How large are your arrays typically? What kind of distribution do you have between falses and trues? Do you need to sample once from a given array or repeatedly? Is speed or memory more important?

The distribution of trues and falses is close enough to uniform.Typically the array is of the size 20x600x20. I then sample 1000 times per slice of this array, taking 10000 different slices of this array according to some symmetry. Sampling from slices also make it less efficient. A simplified code would be like this:

using MaskedArrays: mask
A = rand(Bool, 20, 600, 20)
function fun1(A)
for i in size(A,1), j in size(A,2)
input_clusters = A[i, j, :]
possible_nodes = mask(A[:,:,i], input_clusters, :) |> findall
for _ in 1:1000
node = rand(possible_nodes) # this is what I actually use
end
end
end
julia> @btime fun1($A)
585.338 μs (12011 allocations: 316.83 KiB)

In fact, using masked arrays, although seeming to me to be the appropriate thing to do, is not efficient

function fun2(A)
for i in size(A,1), j in size(A,2)
input_clusters = A[i, j, :] |> findall
possible_nodes = A[input_clusters, :, i] |> findall
for _ in 1:1000
row_idx, col = Tuple(rand(possible_nodes))
row = input_clusters[row_idx]
node = CartesianIndex(row, col) # this is what I actually use
end
end
end
julia> @btime fun2($A)
22.545 μs (5 allocations: 26.66 KiB)

I can’t say I really understand how A and input_clusters interact but I assume it has something to do with the symmetries you mentioned. Amortizing findall over 1000 samples doesn’t sound unreasonable but if you also have an outer loop you could consider writing your own findall loop which writes into a preexisting vector and reuses it throughout the loop. Actually writing your own loop would probably be a good idea anyway since you could more directly incorporate input_clusters without making temporary arrays.

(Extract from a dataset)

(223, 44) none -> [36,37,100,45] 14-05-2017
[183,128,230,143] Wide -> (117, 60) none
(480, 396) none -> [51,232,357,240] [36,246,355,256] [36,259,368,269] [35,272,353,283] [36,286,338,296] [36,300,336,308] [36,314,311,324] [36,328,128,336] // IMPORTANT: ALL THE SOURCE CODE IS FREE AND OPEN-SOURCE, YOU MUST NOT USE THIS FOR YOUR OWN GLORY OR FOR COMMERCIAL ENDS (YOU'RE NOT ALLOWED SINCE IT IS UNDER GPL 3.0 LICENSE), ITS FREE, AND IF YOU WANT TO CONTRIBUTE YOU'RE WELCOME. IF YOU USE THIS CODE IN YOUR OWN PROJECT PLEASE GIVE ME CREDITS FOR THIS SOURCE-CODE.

If you have guarantees that your trues density doesn’t fall too low it may very well be worth trying the already proposed rejection sampling.

You’re correct of course, now the running time is much more realistic as well. Can’t edit anymore, so I’ll repost here:

using MaskedArrays: mask
A = rand(Bool, 20, 600, 20)
function fun1(A)
for i in axes(A,1), j in axes(A,2)
input_clusters = A[i, j, :]
possible_nodes = mask(A[:,:,i], input_clusters, :) |> findall
for _ in 1:1000
node = rand(possible_nodes) # this is what I actually use
end
end
end
julia> @btime fun1($A)
7.155 s (199689892 allocations: 4.93 GiB)
function fun2(A)
for i in axes(A,1), j in axes(A,2)
input_clusters = A[i, j, :] |> findall
possible_nodes = A[input_clusters, :, i] |> findall
for _ in 1:1000
row_idx, col = Tuple(rand(possible_nodes))
row = input_clusters[row_idx]
node = CartesianIndex(row, col) # this is what I actually use
end
end
end
julia> @btime fun2($A)
396.924 ms (49892 allocations: 431.63 MiB)